A small command-line utility that takes a list of strings as input and produces a trie (prefix tree) as output. The trie associates a count with each prefix in the input lines (i.e., shows how common a particular prefix is). It's useful for quick data exploration. One can iteratively explore the most common prefixes, in particular when viewing the output in an editor with indentation-based folding (e.g., VS Code).

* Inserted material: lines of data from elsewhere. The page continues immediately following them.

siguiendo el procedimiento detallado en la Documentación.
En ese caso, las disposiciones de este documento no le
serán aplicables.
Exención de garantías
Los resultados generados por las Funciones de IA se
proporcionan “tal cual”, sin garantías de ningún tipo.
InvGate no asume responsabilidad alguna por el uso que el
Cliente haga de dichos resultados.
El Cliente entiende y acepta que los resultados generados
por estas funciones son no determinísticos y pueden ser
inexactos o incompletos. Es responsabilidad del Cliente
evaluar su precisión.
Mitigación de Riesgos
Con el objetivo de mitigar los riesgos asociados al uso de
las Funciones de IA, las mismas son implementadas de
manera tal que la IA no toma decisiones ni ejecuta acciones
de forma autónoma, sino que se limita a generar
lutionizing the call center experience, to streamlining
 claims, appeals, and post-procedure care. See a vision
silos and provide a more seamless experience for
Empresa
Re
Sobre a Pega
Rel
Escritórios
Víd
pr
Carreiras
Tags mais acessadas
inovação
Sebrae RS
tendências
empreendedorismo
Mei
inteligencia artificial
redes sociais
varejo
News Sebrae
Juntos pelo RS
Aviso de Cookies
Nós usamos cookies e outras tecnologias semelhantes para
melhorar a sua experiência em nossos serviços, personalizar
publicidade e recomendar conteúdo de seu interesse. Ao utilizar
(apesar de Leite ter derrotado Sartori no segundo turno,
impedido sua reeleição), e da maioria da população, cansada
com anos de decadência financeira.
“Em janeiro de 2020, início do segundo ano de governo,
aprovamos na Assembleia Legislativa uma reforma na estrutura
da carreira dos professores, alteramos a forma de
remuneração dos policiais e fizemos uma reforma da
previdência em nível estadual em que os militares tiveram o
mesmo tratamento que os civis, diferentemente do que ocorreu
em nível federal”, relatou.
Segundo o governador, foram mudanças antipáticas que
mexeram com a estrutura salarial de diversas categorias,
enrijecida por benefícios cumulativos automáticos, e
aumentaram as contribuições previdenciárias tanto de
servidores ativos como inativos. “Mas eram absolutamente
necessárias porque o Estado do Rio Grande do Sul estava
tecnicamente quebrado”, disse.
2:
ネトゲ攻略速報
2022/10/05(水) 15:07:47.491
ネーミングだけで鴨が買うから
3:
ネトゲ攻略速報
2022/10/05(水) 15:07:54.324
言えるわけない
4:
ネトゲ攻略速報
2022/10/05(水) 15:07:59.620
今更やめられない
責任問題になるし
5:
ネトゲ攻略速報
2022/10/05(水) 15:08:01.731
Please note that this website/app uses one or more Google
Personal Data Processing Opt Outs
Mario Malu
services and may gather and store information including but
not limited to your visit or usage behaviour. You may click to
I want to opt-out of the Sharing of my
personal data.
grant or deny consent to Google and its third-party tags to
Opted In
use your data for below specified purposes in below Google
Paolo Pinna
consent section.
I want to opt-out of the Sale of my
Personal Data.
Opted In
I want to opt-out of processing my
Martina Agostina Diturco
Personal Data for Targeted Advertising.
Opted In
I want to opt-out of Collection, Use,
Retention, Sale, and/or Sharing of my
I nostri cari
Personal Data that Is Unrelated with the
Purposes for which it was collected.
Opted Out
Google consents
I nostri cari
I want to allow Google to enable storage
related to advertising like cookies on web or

Quickly determine that there are 4 strings in the input file that start with a
, 3 strings that start with ab
, etc.:
$ cat tests/inputs/simple.txt
abc
abd
abe
a
$ tc --quote tests/inputs/simple.txt
4 'a'
3 'b'
1 'c'
1 'd'
1 'e'
1 ''
A trie can be useful for exploring how many files are in which part of a directory tree:
$ find -type f
./Cargo.toml
./Cargo.lock
./src/main.rs
./src/options.rs
$ find -type f | tc --split-delimiter='/' --sort=count
4 ./
2 src/
1 main.rs
1 options.rs
1 Cargo.toml
1 Cargo.lock
In combination with other UNIX tools one can, e.g., determine which parts of a directory tree contains the most words:
$ find -type f | xargs wc -w | head -n-1
42 src/options.rs
1337 src/main.rs
$ find -type f | xargs wc -w | head -n-1 | tc --counted-input -d'/' -sc
1379 src/
1337 main.rs
42 options.rs
For more options (e.g., filtering out subtries with a count below a threshold) see tc --help
.
Get the source code:
git clone https://github.com/danleh/trie-count.git
cd trie-count
Get the Rust installer from https://rustup.rs/ and install a nightly toolchain.
(Currently nightly is required because of the unstable pattern
feature of the regex
crate.
Feel free to contribute a stable replacement.)
rustup toolchain install nightly
Build with optimizations and install locally:
cargo +nightly install --path .
Should now work:
tc --help
MIT. See LICENSE.